As more arts programs disappear from academic curricula, the Manton Avenue Project (MAP) is fighting back to educate and inspire Olneyville area students. Some 200 local theater professionals from the Gamm, Trinity, the Wilbury Group, and other companies that might ordinarily vie for theatrical greatness, have combined their talents and volunteered their time to mentor kids in the ways of theater.
MAP encourages grade-school children from the Olneyville area to write their own plays. The young playwrights are paired with adult actors and directors in the company, and from there, they put on spectacularly creative productions. “One of our 4th grade playwrights wrote about an ax whose job is it annoy lumberjacks so that they won’t cut down trees. The ax ends up being tossed into outer space by an irritated lumberjack and meets an alien starfish on a comet,” explains MAP artistic director Meg Sullivan. Now that’s good theater.
It must be emphasized that MAP actually puts on shows. It’s not just some study group. In collaboration with William D’Abate Elementary, MAP guides kids through the entire creative process, from written inception to staged fruition. Audiences end up with an oddly unique opportunity to see a part of the world through the lens of an elementary school student’s experiences.
The point of all this? Fostering creativity and instilling confidence. “Letting kids be creative is the single most important role we can play in their education and development as human beings,” Sullivan says. “Creative practice enables important problem-solving and critical-thinking skills, as well as encourages empathy and the ability to see multiple perspectives … we are doing what we can to bring the arts into under-resourced kids’ lives so that they can unleash their creative voices.” That’s commendable. No, that’s perfect. That’s a notion more beautiful than any professional theater can stage.
The most charming aspect of MAP is the unconventional, ultra-imaginative stories the kids come up with. In a way, witnessing adult actors at the beck of grade schoolers is so anti-theater that it actually elevates the art form. Like punk rock. Like guerilla theater. In the muck of formulaic nonsense and inflated self-importance that comes with play writing, the Manton Avenue Project is letting kids riff, letting them jam using theater.
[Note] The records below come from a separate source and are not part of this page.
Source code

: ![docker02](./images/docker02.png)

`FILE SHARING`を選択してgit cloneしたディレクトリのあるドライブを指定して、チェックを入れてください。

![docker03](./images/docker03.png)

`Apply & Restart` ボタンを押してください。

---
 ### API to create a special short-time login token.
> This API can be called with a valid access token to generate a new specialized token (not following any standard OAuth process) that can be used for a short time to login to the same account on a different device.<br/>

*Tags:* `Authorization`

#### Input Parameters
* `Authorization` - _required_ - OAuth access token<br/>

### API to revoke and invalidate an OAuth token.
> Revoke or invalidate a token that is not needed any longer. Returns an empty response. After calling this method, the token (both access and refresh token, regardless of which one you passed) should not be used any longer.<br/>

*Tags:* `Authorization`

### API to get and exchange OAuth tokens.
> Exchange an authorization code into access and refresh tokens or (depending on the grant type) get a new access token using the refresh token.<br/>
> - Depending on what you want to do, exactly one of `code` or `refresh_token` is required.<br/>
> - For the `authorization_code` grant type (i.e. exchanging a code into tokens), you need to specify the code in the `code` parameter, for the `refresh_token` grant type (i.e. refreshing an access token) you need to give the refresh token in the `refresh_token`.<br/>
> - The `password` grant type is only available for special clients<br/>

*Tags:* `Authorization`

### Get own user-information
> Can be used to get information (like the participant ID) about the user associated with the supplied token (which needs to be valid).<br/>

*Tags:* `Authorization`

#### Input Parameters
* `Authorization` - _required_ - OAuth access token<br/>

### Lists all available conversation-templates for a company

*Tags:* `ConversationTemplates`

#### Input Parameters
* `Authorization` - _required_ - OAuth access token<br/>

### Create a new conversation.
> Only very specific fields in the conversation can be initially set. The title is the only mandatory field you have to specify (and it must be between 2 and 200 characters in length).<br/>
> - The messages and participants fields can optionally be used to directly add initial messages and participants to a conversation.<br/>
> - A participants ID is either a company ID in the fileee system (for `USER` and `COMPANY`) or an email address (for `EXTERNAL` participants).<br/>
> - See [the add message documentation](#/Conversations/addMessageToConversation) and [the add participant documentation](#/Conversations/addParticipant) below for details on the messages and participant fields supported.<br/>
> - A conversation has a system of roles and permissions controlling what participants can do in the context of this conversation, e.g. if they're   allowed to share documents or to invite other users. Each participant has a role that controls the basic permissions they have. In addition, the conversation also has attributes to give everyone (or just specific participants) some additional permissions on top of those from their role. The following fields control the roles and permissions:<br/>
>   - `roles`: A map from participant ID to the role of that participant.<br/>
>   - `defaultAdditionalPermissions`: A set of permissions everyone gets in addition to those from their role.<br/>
The future is bright for the Manton Avenue Project. Rehearsals used to be held all over Providence, with space provided from the courtesy of William D’Abate Elementary. But now MAP has its own clubhouse. As part of the Olney Village initiative, the Olneyville Housing Corporation donated a facility on Putnam Street, complete with furniture donated by Citizen’s Bank and computers from WGBH. The clubhouse will serve as an after-school haven, rehearsal space, and all around home base for this ambitious group of theater do-gooders.
In February, Manton Avenue will stage Be MAP’s Valentine. The show will include a full-length play, collaboratively written by the MAP kids on the subject of love and showing concern for others. On top of that, the kids will perform their own sonnets.
Be MAP’s Valentine runs Feb. 15-17: Fri. at 7 pm, Sat. at 7 pm, Sun. at 3 pm, at the Met school in the Media and Arts Center, 325 Public St. in Providence.